» THE TASK:
Looking at the listing below, retype exactly the lines starting at the one containing "in one folder." and ending at the one containing "- Health-Status: Responds", both included, and nothing else.

» DATA PROVIDED:
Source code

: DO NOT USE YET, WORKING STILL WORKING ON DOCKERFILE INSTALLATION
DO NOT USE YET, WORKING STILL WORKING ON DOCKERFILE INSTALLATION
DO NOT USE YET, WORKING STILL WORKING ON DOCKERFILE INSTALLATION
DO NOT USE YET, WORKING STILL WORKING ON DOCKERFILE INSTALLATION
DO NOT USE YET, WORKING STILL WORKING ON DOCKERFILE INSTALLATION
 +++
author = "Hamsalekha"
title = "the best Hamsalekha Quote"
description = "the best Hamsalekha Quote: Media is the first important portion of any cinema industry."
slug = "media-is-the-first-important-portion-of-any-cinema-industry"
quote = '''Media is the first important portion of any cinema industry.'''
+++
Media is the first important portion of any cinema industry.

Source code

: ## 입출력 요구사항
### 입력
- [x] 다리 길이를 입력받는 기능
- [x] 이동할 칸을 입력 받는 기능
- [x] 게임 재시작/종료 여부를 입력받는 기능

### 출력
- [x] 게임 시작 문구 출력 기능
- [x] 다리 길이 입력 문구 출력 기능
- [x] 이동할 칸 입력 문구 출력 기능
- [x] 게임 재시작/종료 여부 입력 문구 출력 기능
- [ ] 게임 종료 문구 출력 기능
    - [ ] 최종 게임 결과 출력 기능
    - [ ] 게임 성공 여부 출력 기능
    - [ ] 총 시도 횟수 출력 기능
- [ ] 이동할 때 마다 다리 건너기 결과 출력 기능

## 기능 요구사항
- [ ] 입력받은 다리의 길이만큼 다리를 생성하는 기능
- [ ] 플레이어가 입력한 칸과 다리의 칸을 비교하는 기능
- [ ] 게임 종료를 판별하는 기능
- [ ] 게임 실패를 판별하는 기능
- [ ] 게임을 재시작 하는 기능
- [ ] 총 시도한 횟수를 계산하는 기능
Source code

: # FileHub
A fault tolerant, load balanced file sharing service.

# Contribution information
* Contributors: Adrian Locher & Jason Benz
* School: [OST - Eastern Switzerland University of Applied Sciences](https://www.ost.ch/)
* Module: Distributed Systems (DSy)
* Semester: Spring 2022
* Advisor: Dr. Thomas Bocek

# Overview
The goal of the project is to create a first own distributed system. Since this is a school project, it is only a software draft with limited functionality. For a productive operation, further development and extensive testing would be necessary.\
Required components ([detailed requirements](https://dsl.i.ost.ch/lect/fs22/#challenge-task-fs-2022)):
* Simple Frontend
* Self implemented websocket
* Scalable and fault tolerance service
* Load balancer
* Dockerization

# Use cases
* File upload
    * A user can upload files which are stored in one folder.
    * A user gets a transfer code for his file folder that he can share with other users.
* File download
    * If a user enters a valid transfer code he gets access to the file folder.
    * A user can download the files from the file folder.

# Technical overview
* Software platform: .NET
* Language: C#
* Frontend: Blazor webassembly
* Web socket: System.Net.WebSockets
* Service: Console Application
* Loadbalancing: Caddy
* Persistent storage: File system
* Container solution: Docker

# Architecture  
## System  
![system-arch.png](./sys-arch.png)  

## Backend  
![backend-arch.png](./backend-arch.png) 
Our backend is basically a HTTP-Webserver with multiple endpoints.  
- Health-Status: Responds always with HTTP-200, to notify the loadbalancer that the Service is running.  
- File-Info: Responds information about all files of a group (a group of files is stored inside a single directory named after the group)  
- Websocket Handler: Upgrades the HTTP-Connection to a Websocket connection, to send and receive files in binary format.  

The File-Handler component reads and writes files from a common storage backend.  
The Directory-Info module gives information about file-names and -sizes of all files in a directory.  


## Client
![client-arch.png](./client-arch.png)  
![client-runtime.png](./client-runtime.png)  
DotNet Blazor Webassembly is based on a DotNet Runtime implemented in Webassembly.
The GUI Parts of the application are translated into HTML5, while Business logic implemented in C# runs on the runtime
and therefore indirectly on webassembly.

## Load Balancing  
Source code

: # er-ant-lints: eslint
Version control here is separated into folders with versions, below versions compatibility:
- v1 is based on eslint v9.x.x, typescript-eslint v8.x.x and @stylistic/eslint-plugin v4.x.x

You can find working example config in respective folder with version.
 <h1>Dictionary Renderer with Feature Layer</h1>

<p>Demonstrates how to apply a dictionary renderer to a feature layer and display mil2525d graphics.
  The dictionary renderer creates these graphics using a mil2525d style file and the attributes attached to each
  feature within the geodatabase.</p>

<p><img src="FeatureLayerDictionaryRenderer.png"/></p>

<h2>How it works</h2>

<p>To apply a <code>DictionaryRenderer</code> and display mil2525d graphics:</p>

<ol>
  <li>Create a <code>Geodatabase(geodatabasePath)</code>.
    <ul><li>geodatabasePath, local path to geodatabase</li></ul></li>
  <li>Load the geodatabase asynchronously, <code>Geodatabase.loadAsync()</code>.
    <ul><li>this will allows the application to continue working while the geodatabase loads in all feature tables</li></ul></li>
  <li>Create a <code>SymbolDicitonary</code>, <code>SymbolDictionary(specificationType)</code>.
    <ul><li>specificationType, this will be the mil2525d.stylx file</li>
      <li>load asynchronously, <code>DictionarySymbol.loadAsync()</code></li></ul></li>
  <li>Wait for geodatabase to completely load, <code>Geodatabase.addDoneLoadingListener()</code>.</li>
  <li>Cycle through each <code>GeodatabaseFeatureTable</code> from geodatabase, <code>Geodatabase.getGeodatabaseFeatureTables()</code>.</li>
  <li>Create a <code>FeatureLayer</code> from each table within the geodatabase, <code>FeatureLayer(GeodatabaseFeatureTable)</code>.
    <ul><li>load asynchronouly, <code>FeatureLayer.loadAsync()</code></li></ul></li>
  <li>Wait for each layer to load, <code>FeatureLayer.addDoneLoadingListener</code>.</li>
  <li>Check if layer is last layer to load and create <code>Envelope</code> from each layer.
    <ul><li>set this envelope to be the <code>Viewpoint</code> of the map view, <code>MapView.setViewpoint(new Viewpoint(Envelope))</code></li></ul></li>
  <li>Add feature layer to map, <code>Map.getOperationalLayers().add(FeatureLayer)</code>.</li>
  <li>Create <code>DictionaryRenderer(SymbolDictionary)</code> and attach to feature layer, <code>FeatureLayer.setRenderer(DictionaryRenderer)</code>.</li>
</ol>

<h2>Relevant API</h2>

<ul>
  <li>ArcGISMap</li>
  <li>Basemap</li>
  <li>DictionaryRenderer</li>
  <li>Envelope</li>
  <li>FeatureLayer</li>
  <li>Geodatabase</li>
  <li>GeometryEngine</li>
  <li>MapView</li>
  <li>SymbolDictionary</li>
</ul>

» TASK SOLUTION:
    * A user can upload files which are stored in one folder.
    * A user gets a transfer code for his file folder that he can share with other users.
* File download
    * If a user enters a valid transfer code he gets access to the file folder.
    * A user can download the files from the file folder.

# Technical overview
* Software platform: .NET
* Language: C#
* Frontend: Blazor webassembly
* Web socket: System.Net.WebSockets
* Service: Console Application
* Loadbalancing: Caddy
* Persistent storage: File system
* Container solution: Docker

# Architecture  
## System  
![system-arch.png](./sys-arch.png)  

## Backend  
![backend-arch.png](./backend-arch.png) 
Our backend is basically a HTTP-Webserver with multiple endpoints.  
- Health-Status: Responds always with HTTP-200, to notify the loadbalancer that the Service is running.  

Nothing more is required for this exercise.